I know I sound like I'm complaining.  I'm not.  I'm reflecting on what I won't miss about pastoral ministry and the inevitable role and expectation with which you are saddled.  There are so many more blessed and wonderful things I will miss or I wouldn't have spent the last 37 years being a minister.  Pastors get to witness the most authentic moments of peoples' lives.  Some days I just had to lift up a prayer of gratitude: "Thank you God for letting me witness this moment."  I had the best seat in the sanctuary.  I got to see everyone's faces except the choir members and I was enveloped in the beautiful music they made together.  It floated down over the choir loft and filled my soul.  I got to hear people's truths and help them think about important, life-changing decisions they were facing.  I was asked to inspire and create....dream and envision.....comfort and challenge. I was asked to bless love, dedicate children and celebrate the lives of deceased saints.  It was a great gig and one I deeply loved!

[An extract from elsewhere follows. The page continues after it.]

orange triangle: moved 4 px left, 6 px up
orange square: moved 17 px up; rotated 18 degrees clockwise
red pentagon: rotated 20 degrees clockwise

But I am ready to fully lean into retirement.  I know it will be a huge transition.  It isn't just figuring out where I will live and if I will have enough to live on.  Retirement is letting go and then figuring out what is next.  For months and months, I have been working with a therapist and a spiritual director about this transition.  But I don't really think you can really prepare for retirement before you do it.  The truth is I have absolutely no idea what it will feel like to be retired.  I didn't know what parenthood really was until I was a parent (and even then I didn't always understand what I was supposed to be doing as a parent).  I didn't know what being a pastor entailed until I was a pastor.  

But here I go.  I am ready to not set an alarm.  I want to ride my e-bike; ponder what I will make for dinner; write stories that are not work product; learn to edit my podcast; sort through my photos, travel without hurrying; truly be present to and with my family on Easter and Christmas; and be surprised by new possibilities and adventures.